I’ve definitely never gone as far to intentionally consume mold.  I believe in labeling my leftovers with the date and smelling foods before eating them.  It’s not a foolproof way to avoid food-borne illness from moldy foods, but it’s better than eating leftovers blindly.

CNNHealth goes on to offer additional tips to enjoy a meal from the fridge: The U.S. Department of Agriculture Food Safety and Inspection Service recommends discarding moldy bread and baked goods, because of their porous texture.
Creamy dairy products like yogurt can easily spread mold and should be discarded. So
ft cheeses with high moisture content — including those that are shredded, sliced, or crumbled — can be contaminated with both mold and bacteria. So throw those away, experts advise.
Hard cheeses can be saved, as long as the mold is cut 1 inch around the spot. Because of the cheese’s hardness, the mold generally cannot penetrate deep into the product.

Mom taught me well, to throw away any bread with the slightest bit of mold, and to keep moldy hard cheese but to cut away the mold. (Within reason of course, I’m talking about cutting off a dime-sized piece of mold, not eating a furry piece of cheese.)  I also try to disinfect my fridge at least every six months.

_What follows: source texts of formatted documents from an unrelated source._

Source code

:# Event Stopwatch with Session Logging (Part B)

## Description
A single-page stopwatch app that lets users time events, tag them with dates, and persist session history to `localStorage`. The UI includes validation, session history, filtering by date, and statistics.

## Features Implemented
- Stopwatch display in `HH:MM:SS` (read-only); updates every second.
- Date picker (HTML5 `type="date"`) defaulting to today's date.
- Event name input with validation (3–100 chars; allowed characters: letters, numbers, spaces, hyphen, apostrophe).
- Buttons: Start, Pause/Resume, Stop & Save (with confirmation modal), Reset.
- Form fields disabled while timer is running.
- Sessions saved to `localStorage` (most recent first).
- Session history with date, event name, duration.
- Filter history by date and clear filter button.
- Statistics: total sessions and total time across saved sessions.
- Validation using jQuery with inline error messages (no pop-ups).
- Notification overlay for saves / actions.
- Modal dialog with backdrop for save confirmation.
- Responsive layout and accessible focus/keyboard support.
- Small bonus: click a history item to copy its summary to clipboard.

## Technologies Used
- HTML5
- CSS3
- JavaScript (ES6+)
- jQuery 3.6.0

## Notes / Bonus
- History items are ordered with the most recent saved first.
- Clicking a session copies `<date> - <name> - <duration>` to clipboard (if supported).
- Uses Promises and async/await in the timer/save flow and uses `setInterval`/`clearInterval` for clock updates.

What if the fridge doesn’t belong to you?  Office or community fridges can be hot spots for spoiled food and moldy surfaces.  The Pittsburg Post-Gazette cites a survey by the American Dietetic Association and ConAgra Foods which “found that 44 percent of office refrigerators are cleaned once a month and 22 percent are cleaned only once or twice a year.”

Clean out your fridge at home with a household kitchen cleaner – preferably something with bleach.  Institute a bi-weekly cleanup day for the office fridge.  These are two terrific ways to lower your risk of contracting a food-borne illness from fridge food.  You can also reference the USDA’s guide on moldy food when deciding what to trash or save.

Also, don’t forget to wash your hands after touching all that mold.